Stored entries
■ ■ ■

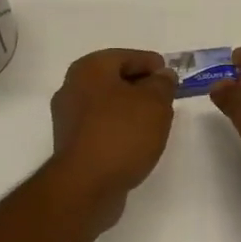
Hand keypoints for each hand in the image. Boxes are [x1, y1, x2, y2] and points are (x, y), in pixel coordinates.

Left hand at [48, 49, 176, 214]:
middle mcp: (72, 87)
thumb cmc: (122, 133)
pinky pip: (102, 126)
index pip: (127, 56)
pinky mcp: (71, 143)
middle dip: (142, 87)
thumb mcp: (155, 102)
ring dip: (131, 109)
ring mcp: (68, 117)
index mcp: (90, 68)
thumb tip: (162, 76)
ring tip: (156, 122)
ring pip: (108, 104)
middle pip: (115, 79)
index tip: (172, 77)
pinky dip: (119, 128)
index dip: (153, 64)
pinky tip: (137, 141)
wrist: (86, 185)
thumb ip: (163, 84)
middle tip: (167, 99)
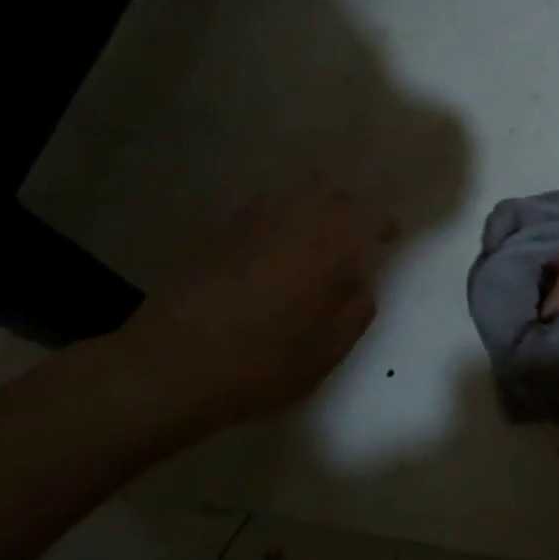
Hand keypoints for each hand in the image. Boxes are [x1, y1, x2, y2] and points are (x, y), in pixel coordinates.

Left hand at [105, 175, 392, 431]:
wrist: (169, 367)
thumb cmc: (262, 363)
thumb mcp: (328, 351)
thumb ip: (357, 310)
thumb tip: (363, 283)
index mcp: (330, 248)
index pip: (370, 216)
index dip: (384, 224)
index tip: (389, 239)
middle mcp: (294, 222)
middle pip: (331, 192)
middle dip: (348, 209)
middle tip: (350, 239)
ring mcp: (251, 223)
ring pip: (292, 193)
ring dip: (311, 208)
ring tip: (311, 240)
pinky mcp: (217, 234)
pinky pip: (259, 210)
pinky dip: (276, 220)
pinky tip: (270, 252)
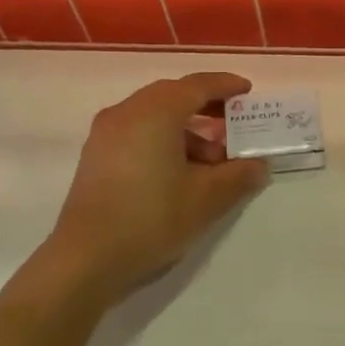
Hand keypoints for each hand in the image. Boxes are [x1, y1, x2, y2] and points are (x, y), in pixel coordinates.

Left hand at [50, 72, 268, 300]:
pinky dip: (163, 139)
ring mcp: (106, 133)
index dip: (226, 86)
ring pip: (154, 116)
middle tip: (234, 125)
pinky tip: (179, 172)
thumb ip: (238, 176)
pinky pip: (137, 132)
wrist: (86, 260)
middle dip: (207, 107)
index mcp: (156, 112)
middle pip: (174, 96)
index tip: (248, 92)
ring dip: (186, 129)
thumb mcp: (206, 199)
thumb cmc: (152, 218)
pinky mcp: (96, 155)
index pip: (198, 85)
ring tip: (212, 161)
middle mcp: (128, 112)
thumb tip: (259, 166)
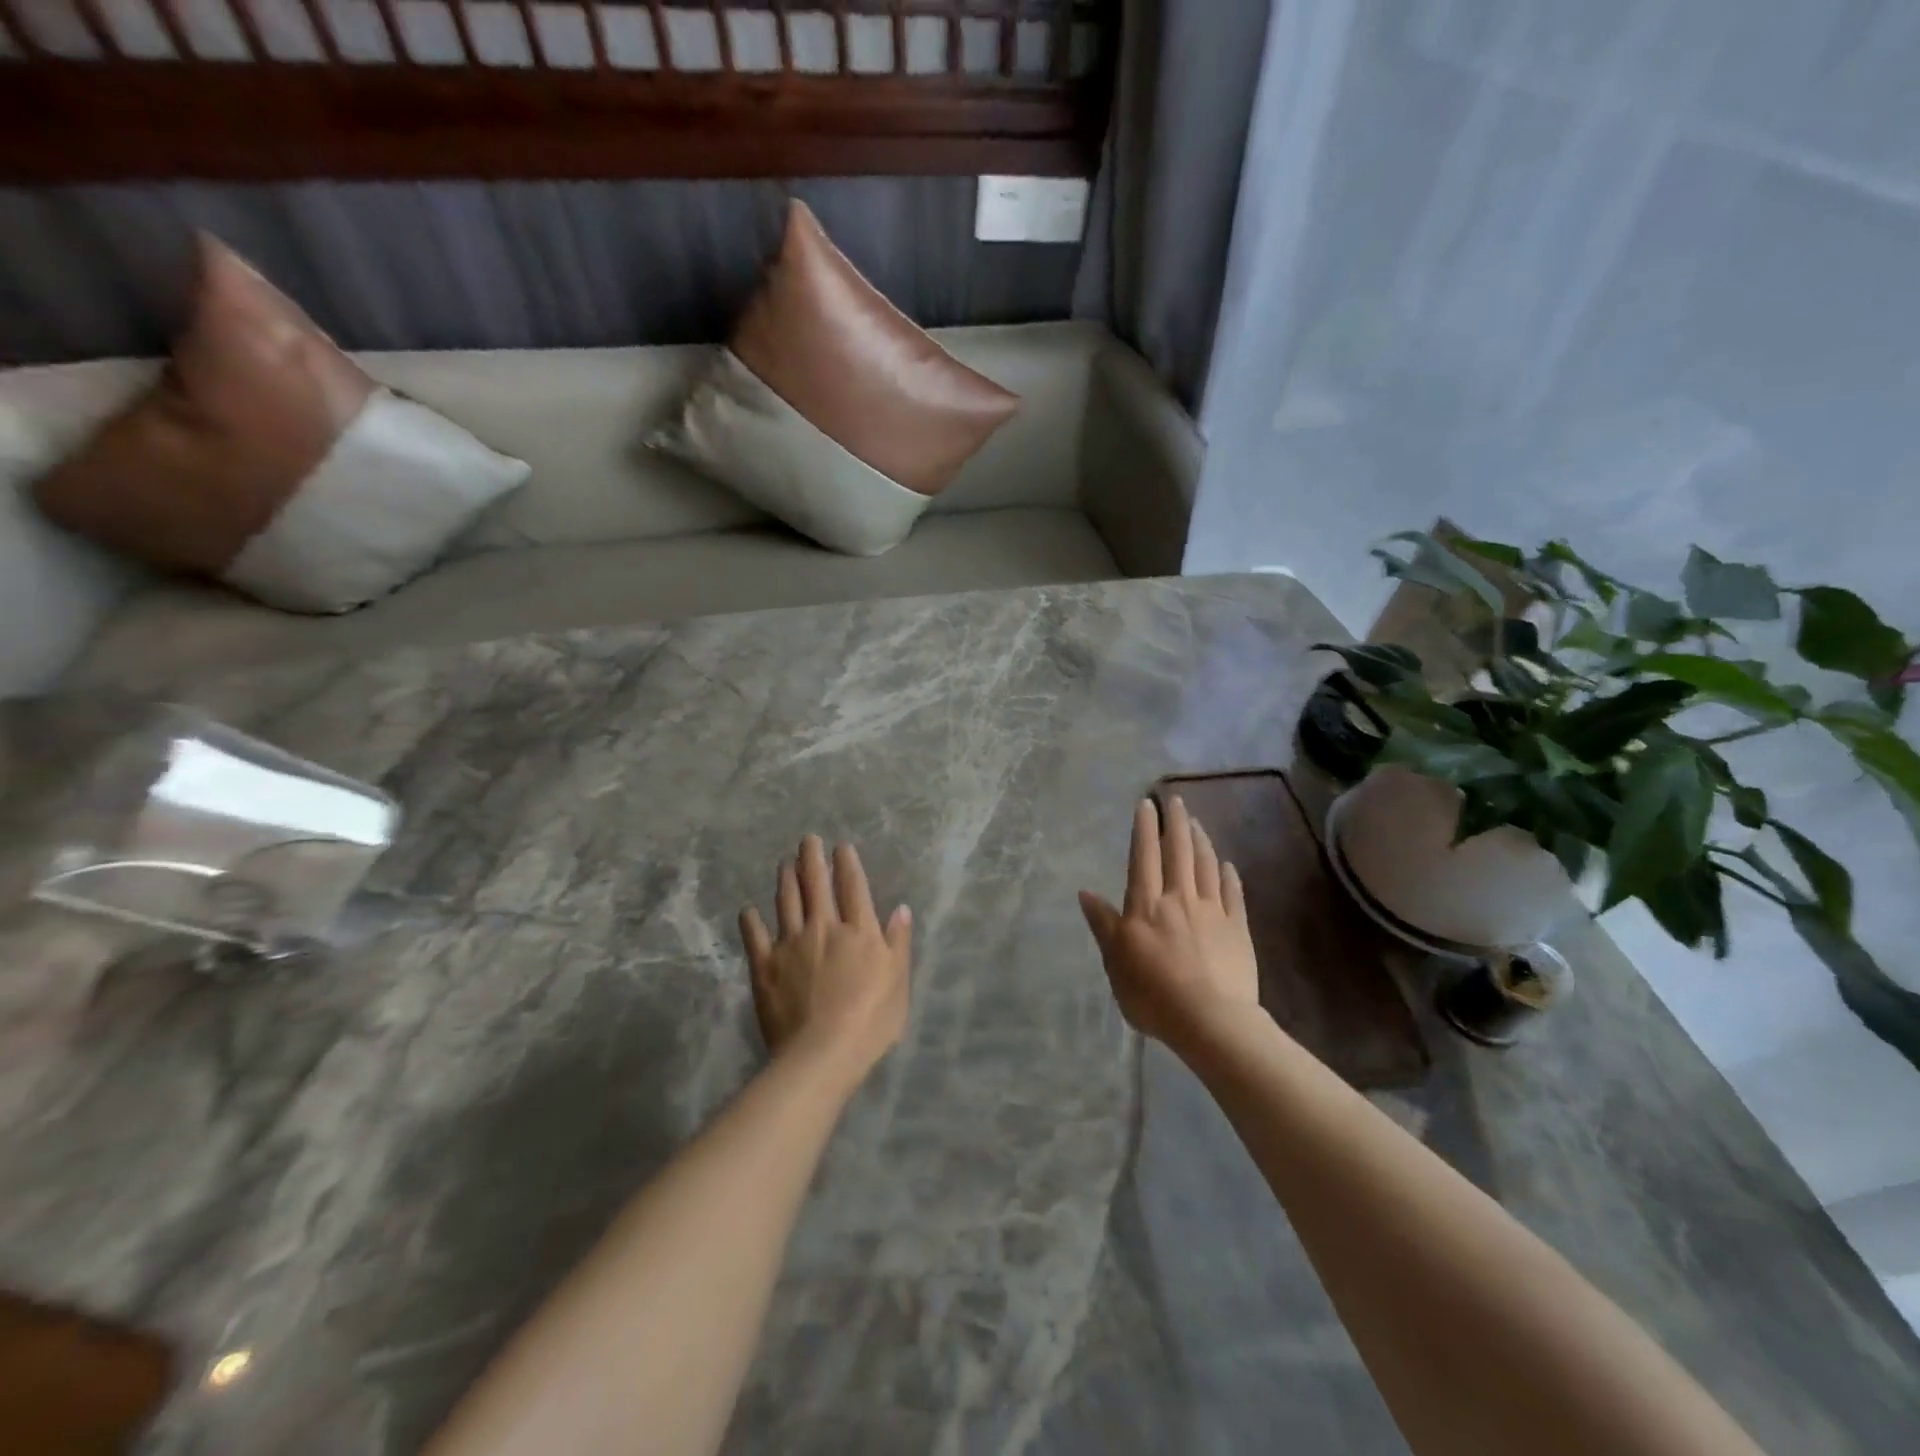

■ ■ ■

## Exercise description
Every line above should be returned exactly; the pictures stay out.

## Answer box
Hand keypoints for each hand in the image. Boxes are [x1, y1, x2, y2] and points are (x, y), in pixel coordinates.

Left hand at [48, 49, 176, 214]:
middle mcp: (72, 87)
thumb cmc: (122, 133)
pinky pip: (102, 126)
index pip: (127, 56)
pinky mcp: (71, 143)
middle dip: (142, 87)
thumb mcp: (155, 102)
ring dip: (131, 109)
ring mcp: (68, 117)
index mcp: (90, 68)
thumb tip: (162, 76)
ring tip: (156, 122)
ring pip: (108, 104)
middle pip: (115, 79)
index tip: (172, 77)
pinky dip: (119, 128)
index dip: (153, 64)
pinky tip: (137, 141)
wrist: (86, 185)
thumb ip: (163, 84)
middle tip: (167, 99)
Hand keypoints for each hand in the image. Boxes are [x1, y1, x2, y2] and points are (x, y), in pixel coordinates.

Left hand at [105, 175, 392, 431]:
wrist: (169, 367)
thumb cmc: (262, 363)
thumb mcp: (328, 351)
thumb ip: (357, 310)
thumb tip: (363, 283)
index mcp: (330, 248)
index pip: (370, 216)
index dip: (384, 224)
index tip: (389, 239)
middle mcp: (294, 222)
middle pip: (331, 192)
middle dip: (348, 209)
middle tip: (350, 239)
ring mcp: (251, 223)
ring pip: (292, 193)
ring dip: (311, 208)
ring tip: (311, 240)
pinky mcp: (217, 234)
pinky pip: (259, 210)
pinky dip: (276, 220)
pinky tip: (270, 252)
Hand keypoints for each hand in the image. Boxes are [x1, y1, x2, y2] and points are (x, y), in pixel coordinates.

Left hand at [50, 72, 268, 300]:
pinky dip: (163, 139)
ring mcp: (106, 133)
index dip: (226, 86)
ring pip: (154, 116)
middle tip: (234, 125)
pinky tip: (179, 172)
thumb ip: (238, 176)
pinky pip: (137, 132)
wrist: (86, 260)
middle dip: (207, 107)
index mcp: (156, 112)
middle pip: (174, 96)
index tip: (248, 92)
ring dip: (186, 129)
thumb mcp: (206, 199)
thumb cmc: (152, 218)
pinky mcp: (96, 155)
index pip: (198, 85)
ring tip: (212, 161)
middle mcp: (128, 112)
thumb tip: (259, 166)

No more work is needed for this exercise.